This question has been asked before but the quite a few years ago in my searches. The answer was always to use texture mapping but what I really want to do is represent the star as a single vertex - you may think I'm copping out with a simplistic method but in fact, a single point source of light actually looks pretty good and realistic. But I want to process that point of light with something like a gaussian blur too give it a little more body when zooming in or for brighter stars. I was going to texture map a gaussian blur image but if I understand things correctly I would then have to draw each star with 4 vertexes. Maybe not so difficult but I don't want to go there if I can just process a single vertex. Would a vertex-shader do this? Can GLKBaseEffects get me there? Any suggestions?
Thanks.
You can use point sprites.
Draw Calls
You use a texture containing the image of the star, and use the typical setup to bind a texture, bind it to a sampler uniform in the shader, etc.
You draw a single vertex for each star, with GL_POINTS
as the primitive type passed as the first argument to glDrawArrays()
/glDrawElements()
. No texture coordinates are needed.
Vertex Shader
In the vertex shader, you transform the vertex as you normally would, and also set the built-in gl_PointSize
variable:
uniform float PointSize;
attribute vec4 Position;
void main() {
gl_Position = ...; // Transform Position attribute;
gl_PointSize = PointSize;
}
For the example, I used a uniform for the point size, which means that all stars will have the same size. Depending on the desired effect, you could also calculate the size based on the distance, or use an additional vertex attribute to specify a different size for each star.
Fragment Shader
In the fragment shader, you can now access the built-in gl_PointCoord
variable to get the relative coordinates of the fragment within the point sprite.
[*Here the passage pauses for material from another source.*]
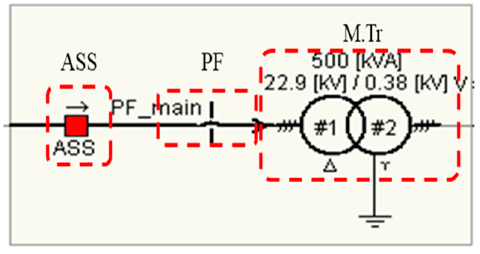
Figure 6. Modeling of switchgear section.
If your point sprite is a simple texture image, you can use it directly as the texture coordinates.
uniform sampler2D SpriteTex;
void main() {
gl_FragColor = texture2D(SpriteTex, gl_PointCoord);
}
Additional Material
I answered a somewhat similar question here: Render large circular points in modern OpenGL. Since it was for desktop OpenGL, and not for a textured sprite, this seemed worth a separate answer. But some of the steps are shared, and might be explained in more detail in the other answer.
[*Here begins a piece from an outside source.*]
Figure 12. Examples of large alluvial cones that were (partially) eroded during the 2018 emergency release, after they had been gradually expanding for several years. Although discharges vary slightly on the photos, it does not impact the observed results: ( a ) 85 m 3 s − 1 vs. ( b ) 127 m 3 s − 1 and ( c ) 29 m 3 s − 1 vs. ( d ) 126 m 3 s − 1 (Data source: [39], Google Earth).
I've been busy educating myself on this and trying it but I'm getting strange results. It seems to work with regard to vertex transform - because I see the points moved out on the screen - but pointsize and colour are not being affected. The colour seems to be some sort of default yellow colour with some shading between vertices.
What bothers me too is that I get error messages on built-ins in the vertex shader. Here are the vertex/fragment code and the error messages:
#Vertex shader
precision mediump float;
precision lowp int;
attribute float Pointsize;
varying vec4 color_out;
void main()
{
gl_PointSize = Pointsize;
gl_Position = gl_ModelViewMatrix * gl_Vertex;
color_out = vec4(0.0, 1.0, 0.0, 1.0); // output only green for test
}
#Fragment shader
precision mediump float;
precision lowp int;
varying vec4 color_out;
void main()
{
gl_FragColor = color_out;
}
Here's the error message:
ERROR: 0:24: Use of undeclared identifier 'gl_ModelViewMatrix'
ERROR: 0:24: Use of undeclared identifier 'gl_Vertex'
ERROR: One or more attached shaders not successfully compiled
It seems the transform is being passed from my iOS code where I'm using GLKBaseEffects such as in the following lines:
self.effect.transform.modelviewMatrix = modelViewMatrix;
[self.effect prepareToDraw];
But I'm not sure exactly whats happening, especially with the shader compile errors.